Are We Heading Towards the Confluence of Climate Crisis, Capability Crisis, and Computational Crisis?

Dear Friends,

In our apartment complex, 7 out of 14 bore pumps are not functioning, despite a depth of 100 ft. One of my relatives’ apartments has had a bore well that has been dry for the last month and has been dependent on a tanker. Of course, we are in the middle of a hot summer now. I understand this is a usual scene for the last 40–50 years. But the context is different now!

In my childhood, when we used to hear the news on the radio, weather reports were more prominent. During summer, we used to hear about a few places, like Ramagundam, in the combined Andhra Pradesh that crossed 40°C. Nowadays, more than 60–70 mandals in the state have registered maximum temperatures above 40°C.
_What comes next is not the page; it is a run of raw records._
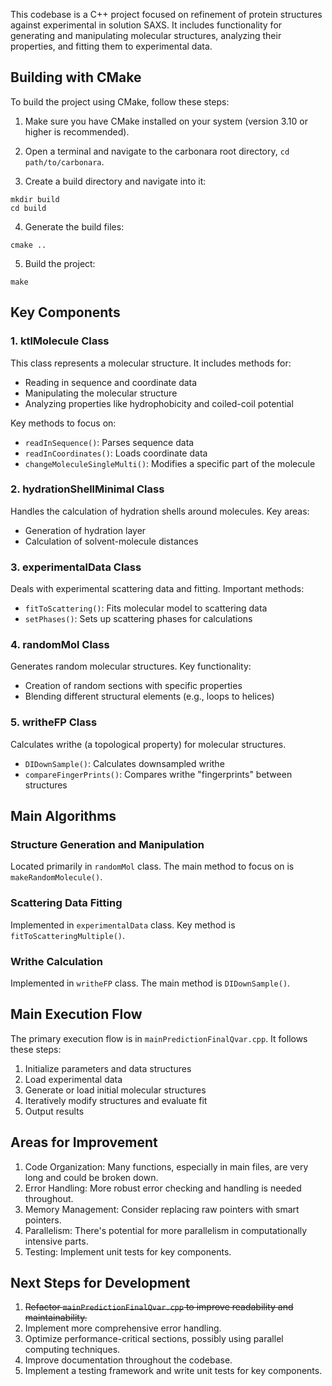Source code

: This codebase is a C++ project focused on refinement of protein structures against experimental in solution SAXS. It includes functionality for generating and manipulating molecular structures, analyzing their properties, and fitting them to experimental data.

## Building with CMake

To build the project using CMake, follow these steps:


1. Make sure you have CMake installed on your system (version 3.10 or higher is recommended).

2. Open a terminal and navigate to the carbonara root directory, `cd path/to/carbonara`.

3. Create a build directory and navigate into it:

```
mkdir build
cd build
```

4. Generate the build files:

```
cmake ..
```

5. Build the project:

```
make
```

## Key Components

### 1. ktlMolecule Class

This class represents a molecular structure. It includes methods for:
- Reading in sequence and coordinate data
- Manipulating the molecular structure
- Analyzing properties like hydrophobicity and coiled-coil potential

Key methods to focus on:
- `readInSequence()`: Parses sequence data
- `readInCoordinates()`: Loads coordinate data
- `changeMoleculeSingleMulti()`: Modifies a specific part of the molecule

### 2. hydrationShellMinimal Class

Handles the calculation of hydration shells around molecules. Key areas:
- Generation of hydration layer
- Calculation of solvent-molecule distances

### 3. experimentalData Class

Deals with experimental scattering data and fitting. Important methods:
- `fitToScattering()`: Fits molecular model to scattering data
- `setPhases()`: Sets up scattering phases for calculations

### 4. randomMol Class

Generates random molecular structures. Key functionality:
- Creation of random sections with specific properties
- Blending different structural elements (e.g., loops to helices)

### 5. writheFP Class

Calculates writhe (a topological property) for molecular structures. 
- `DIDownSample()`: Calculates downsampled writhe
- `compareFingerPrints()`: Compares writhe "fingerprints" between structures

## Main Algorithms

### Structure Generation and Manipulation

Located primarily in `randomMol` class. The main method to focus on is `makeRandomMolecule()`.

### Scattering Data Fitting

Implemented in `experimentalData` class. Key method is `fitToScatteringMultiple()`.

### Writhe Calculation

Implemented in `writheFP` class. The main method is `DIDownSample()`.

## Main Execution Flow

The primary execution flow is in `mainPredictionFinalQvar.cpp`. It follows these steps:

1. Initialize parameters and data structures
2. Load experimental data
3. Generate or load initial molecular structures
4. Iteratively modify structures and evaluate fit
5. Output results

## Areas for Improvement

1. Code Organization: Many functions, especially in main files, are very long and could be broken down.
2. Error Handling: More robust error checking and handling is needed throughout.
3. Memory Management: Consider replacing raw pointers with smart pointers.
4. Parallelism: There's potential for more parallelism in computationally intensive parts.
5. Testing: Implement unit tests for key components.

## Next Steps for Development

1. ~~Refactor `mainPredictionFinalQvar.cpp` to improve readability and maintainability.~~
2. Implement more comprehensive error handling.
3. Optimize performance-critical sections, possibly using parallel computing techniques.
4. Improve documentation throughout the codebase.
5. Implement a testing framework and write unit tests for key components.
While we are talking about the climate crisis, the IEA says data center electricity consumption reached 415 TWh in 2024 and could more than double to 945 TWh by 2030 in some projections. America today has 4,011 data centers. By 2030? More than 7,000. Power consumption today: 29 gigawatts. By 2030: 134 gigawatts. That is 12% of all U.S. electricity. Are we heading towards a climate crisis?

Electrical Engineering researchers have a significant scope for research to meet this demand; otherwise, it could lead to another energy crisis.
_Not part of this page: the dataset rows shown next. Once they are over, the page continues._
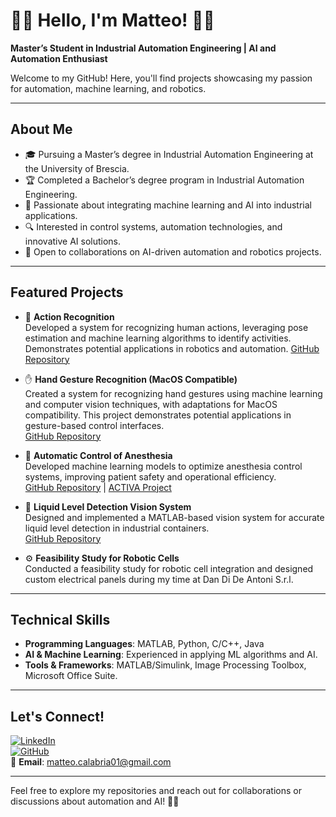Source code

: # 🚀👋 Hello, I'm Matteo! 🤖✨

**Master’s Student in Industrial Automation Engineering | AI and Automation Enthusiast**

Welcome to my GitHub! Here, you'll find projects showcasing my passion for automation, machine learning, and robotics.

---

## About Me
- 🎓 Pursuing a Master’s degree in Industrial Automation Engineering at the University of Brescia.
- 🏆 Completed a Bachelor’s degree program in Industrial Automation Engineering.
- 🤖 Passionate about integrating machine learning and AI into industrial applications.
- 🔍 Interested in control systems, automation technologies, and innovative AI solutions.
- 🤝 Open to collaborations on AI-driven automation and robotics projects.

---

## Featured Projects

- 🧍 **Action Recognition**  
  Developed a system for recognizing human actions, leveraging pose estimation and machine learning algorithms to identify activities. Demonstrates potential applications in robotics and automation.
[GitHub Repository](https://github.com/maedmatt/actionRecognition2025)
  
- ✋ **Hand Gesture Recognition (MacOS Compatible)**  
  Created a system for recognizing hand gestures using machine learning and computer vision techniques, with adaptations for MacOS compatibility. This project demonstrates potential applications in gesture-based control interfaces.  
  [GitHub Repository](https://github.com/maedmatt/handRecognition2025)
  
- 💉 **Automatic Control of Anesthesia**  
  Developed machine learning models to optimize anesthesia control systems, improving patient safety and operational efficiency.  
  [GitHub Repository](https://github.com/maedmatt/TesiMachineLearningAnestesia) | [ACTIVA Project](https://activa.unibs.it)

- 🧪 **Liquid Level Detection Vision System**  
  Designed and implemented a MATLAB-based vision system for accurate liquid level detection in industrial containers.  
  [GitHub Repository](https://github.com/maedmatt/liquidLevelDetection)

- ⚙️ **Feasibility Study for Robotic Cells**  
  Conducted a feasibility study for robotic cell integration and designed custom electrical panels during my time at Dan Di De Antoni S.r.l.

---

## Technical Skills
- **Programming Languages**: MATLAB, Python, C/C++, Java  
- **AI & Machine Learning**: Experienced in applying ML algorithms and AI.  
- **Tools & Frameworks**: MATLAB/Simulink, Image Processing Toolbox, Microsoft Office Suite.

---

## Let's Connect!
[![LinkedIn](https://img.shields.io/badge/LinkedIn-Connect-blue)](https://www.linkedin.com/in/matteocalabria01)  
[![GitHub](https://img.shields.io/badge/GitHub-Visit-blue)](https://github.com/maedmatt)  
📧 **Email**: [matteo.calabria01@gmail.com](mailto:matteo.calabria01@gmail.com)

---

Feel free to explore my repositories and reach out for collaborations or discussions about automation and AI! 🚀💡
Recently, Uber reportedly exhausted its 2026 AI budget in just 4 months on Claude Code, highlighting how token-based AI pricing can undermine traditional enterprise budgeting. It also appears that Microsoft is reportedly cancelling many internal Claude Code licenses because of rising AI coding costs and shifting users toward GitHub Copilot, though there is no official statement yet.
What does this mean? This may be the beginning of a computational crisis

If an engineering graduate learns coding using these tools, assuming free GPT availability, what happens if these tools suddenly stall? What happens to these students' learning?

On top of this, recently I saw a video of a few workers wearing head-mounted cameras and doing ironing, clothes folding, gardening, cooking, and walking in public places, while donating their experience to machines that could eventually perform the same tasks. Interestingly, they are being paid only 12 cents per hour for this activity. One day, they may be powering their own replacements. This may be the beginning of a capability crisis

Meanwhile, Christopher Olah, Anthropic Co-Founder, was invited by the Vatican as one of the few technology representatives, signaling a rare collaboration between the AI industry and religious institutions. Olah emphasized that AI governance cannot be left only to Big Tech companies.

In 1891, Pope Leo XIII addressed similar concerns during the Industrial Revolution. Again, after 135 years, in 2026, Pope Leo XIV called for protecting human dignity in the age of AI.

In this chaos, while the world debates who will build the biggest AI model, a 16-year-old student from Gujarat built a solar-powered AI rover (Edge Computing without WiFi) that helps farmers save water and improve yields using simple, affordable technology. These prototypes remind us that India's AI future may be shaped not by trillion-dollar models, but by solving real-world problems at scale.

What is your preparation to avoid falling into the trap of the Climate Crisis, Capability Crisis, and Computational Crisis?